Avoid being precious about your content reaching as many people as possible: fixating on those sorts of things can turn ugly. Real ugly. It’s more important for it to reach the right people and that will come from the quality of your work.
Create a connection
The most-shared content causes a strong connection in the reader, igniting one of six key emotions: surprise, fear, joy, sadness, anger or disgust. That doesn’t mean you have to try and get a reaction from everything you produce. A key piece thrown into the mix will boost your audience and get them interested in your other content.
The tone of content doesn’t always have to be heavy, Doc. You don’t need a flux capacitor, DeLorean and a rather unhealthy relationship with your mother to know that.
Make sure it’s worthwhile
If you’re updating your blog for the sake of keeping it updated then you need to change your perspective. This is supposed to be something of value. Something that you yourself would want to read, watch or interact with…
Indy doesn’t procure any old dusty, rusty or musty artefact: it has to be something of significant value before he gets out of bed to risk life and limb with barrelling boulders, slithery snakes and nefarious Nazis.

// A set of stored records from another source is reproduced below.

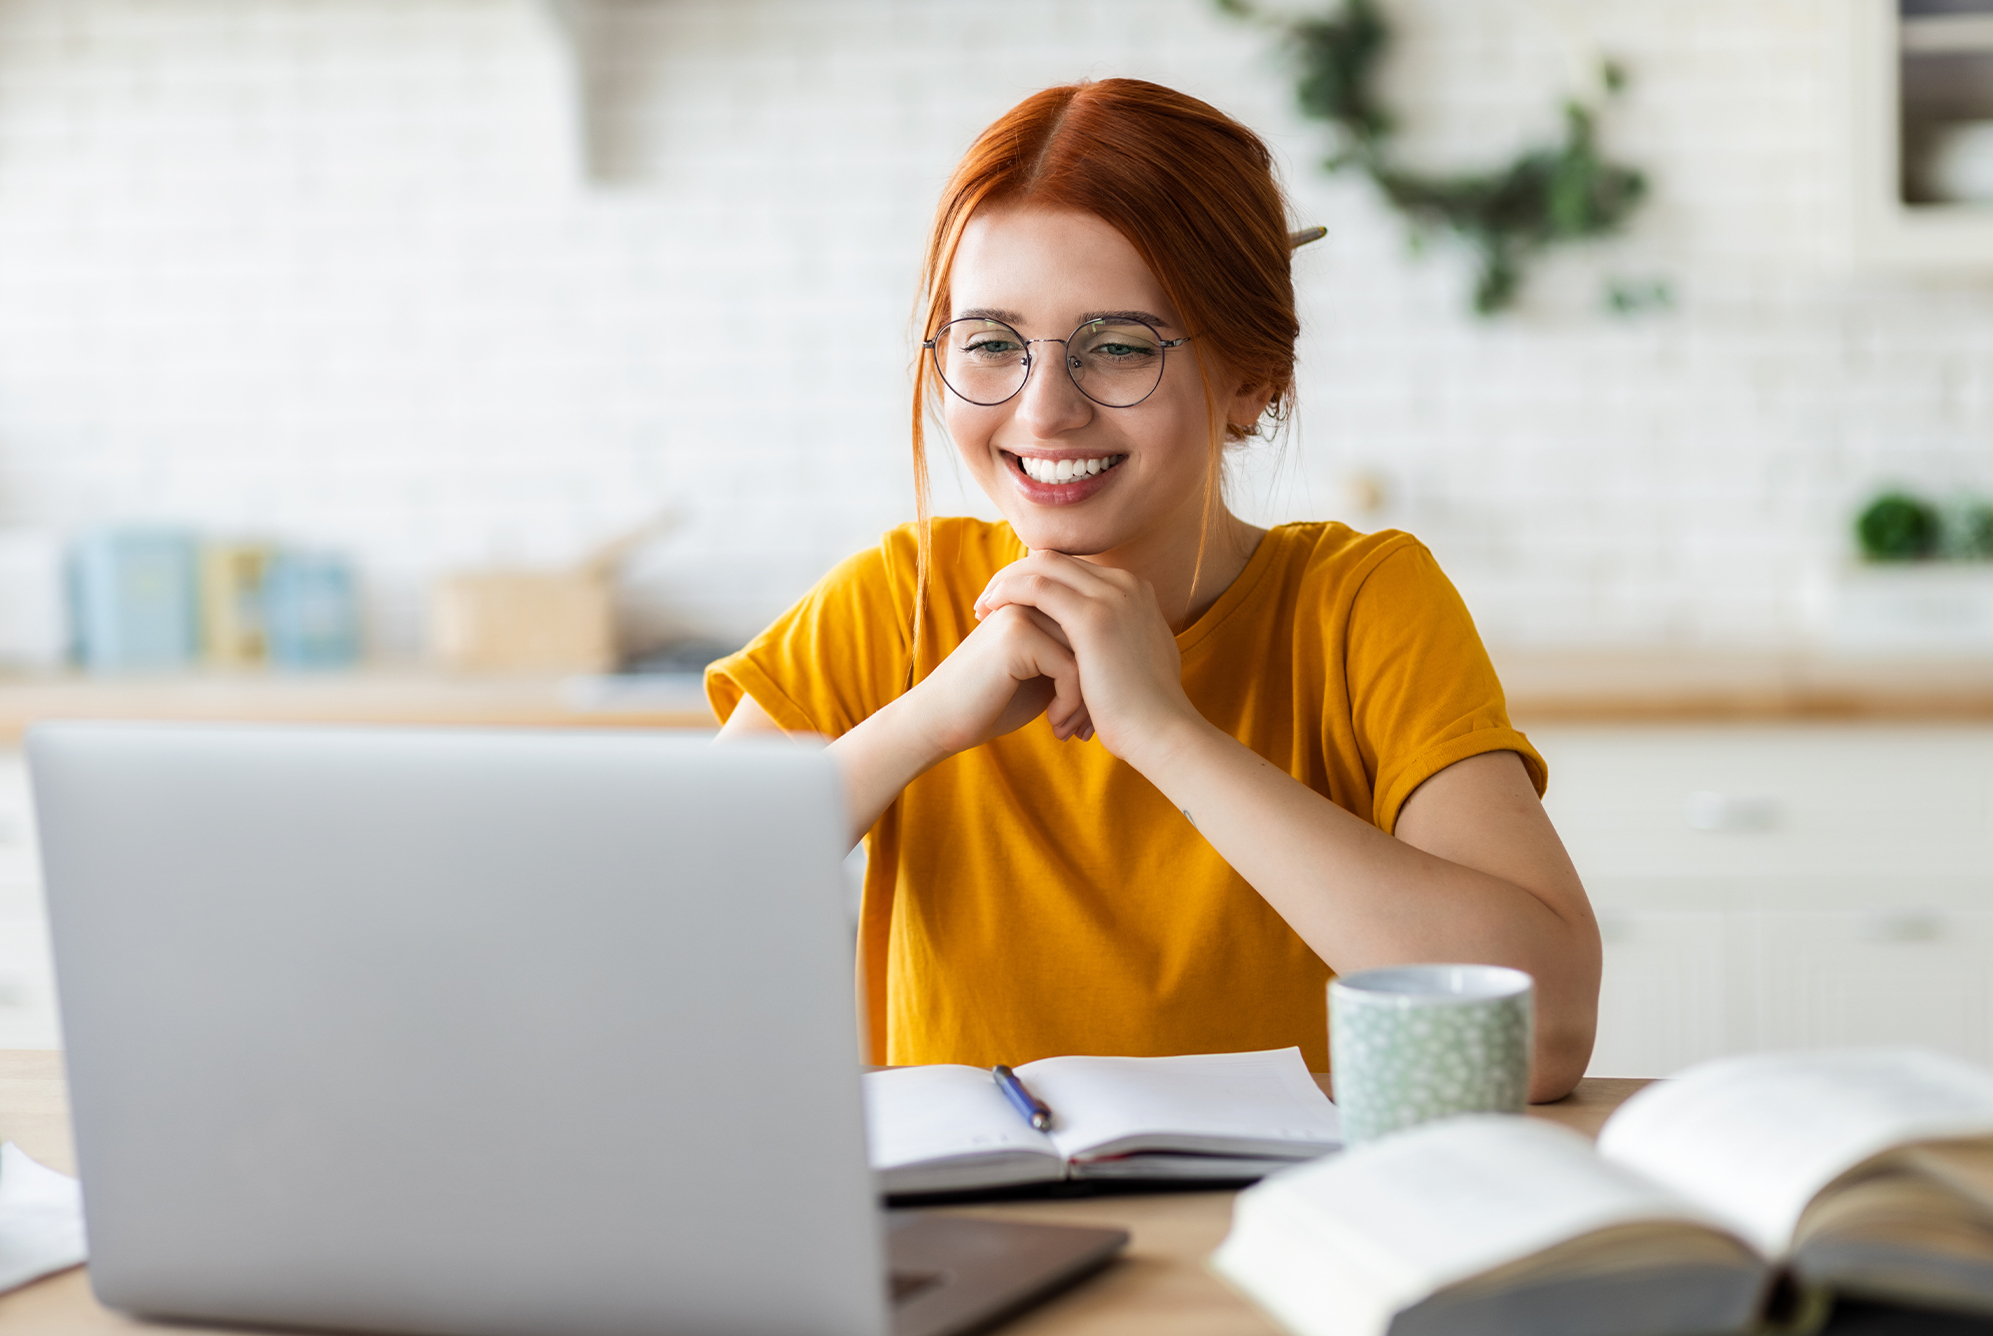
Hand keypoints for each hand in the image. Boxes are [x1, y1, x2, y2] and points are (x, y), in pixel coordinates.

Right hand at [899, 601, 1093, 758]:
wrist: (941, 722)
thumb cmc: (995, 701)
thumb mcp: (1043, 673)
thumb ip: (1073, 652)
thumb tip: (1123, 657)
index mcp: (1038, 600)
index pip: (1094, 626)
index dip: (1099, 670)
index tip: (1092, 712)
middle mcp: (1031, 598)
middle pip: (1095, 638)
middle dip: (1098, 687)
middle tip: (1088, 727)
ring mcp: (1022, 613)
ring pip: (1089, 654)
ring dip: (1087, 700)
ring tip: (1074, 730)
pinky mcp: (1016, 636)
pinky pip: (1071, 669)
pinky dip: (1072, 704)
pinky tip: (1056, 727)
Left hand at [972, 552, 1201, 765]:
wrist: (1162, 734)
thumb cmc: (1143, 712)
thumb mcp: (1135, 663)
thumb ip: (1120, 641)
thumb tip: (1105, 648)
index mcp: (1135, 593)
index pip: (1073, 569)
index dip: (1037, 580)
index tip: (1010, 601)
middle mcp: (1127, 585)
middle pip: (1057, 560)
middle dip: (1017, 575)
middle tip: (987, 599)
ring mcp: (1112, 596)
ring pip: (1043, 565)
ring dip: (1007, 581)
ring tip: (982, 606)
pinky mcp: (1093, 617)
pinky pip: (1036, 586)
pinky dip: (1008, 592)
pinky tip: (988, 609)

When it comes to content marketing it’s quality over quantity. Wish they’d heeded that advice for the fourth Indy flick.
Use more visuals
Whether you use pictures, videos, or diagrams, they will literally help illustrate your point… Instagram and Pinterest users spend more time on the site, are more likely to scroll to the end and share more than other users.
Eliminate the fluff
It’s challenging and it definitely takes work, but it makes for better content. Don’t focus on your word count. A longer blog post does not mean a better blog post. And often, keeping a blog post short is more digestible for the mobile user (which is everyone now).
Hasta la vista, lengthy word counts.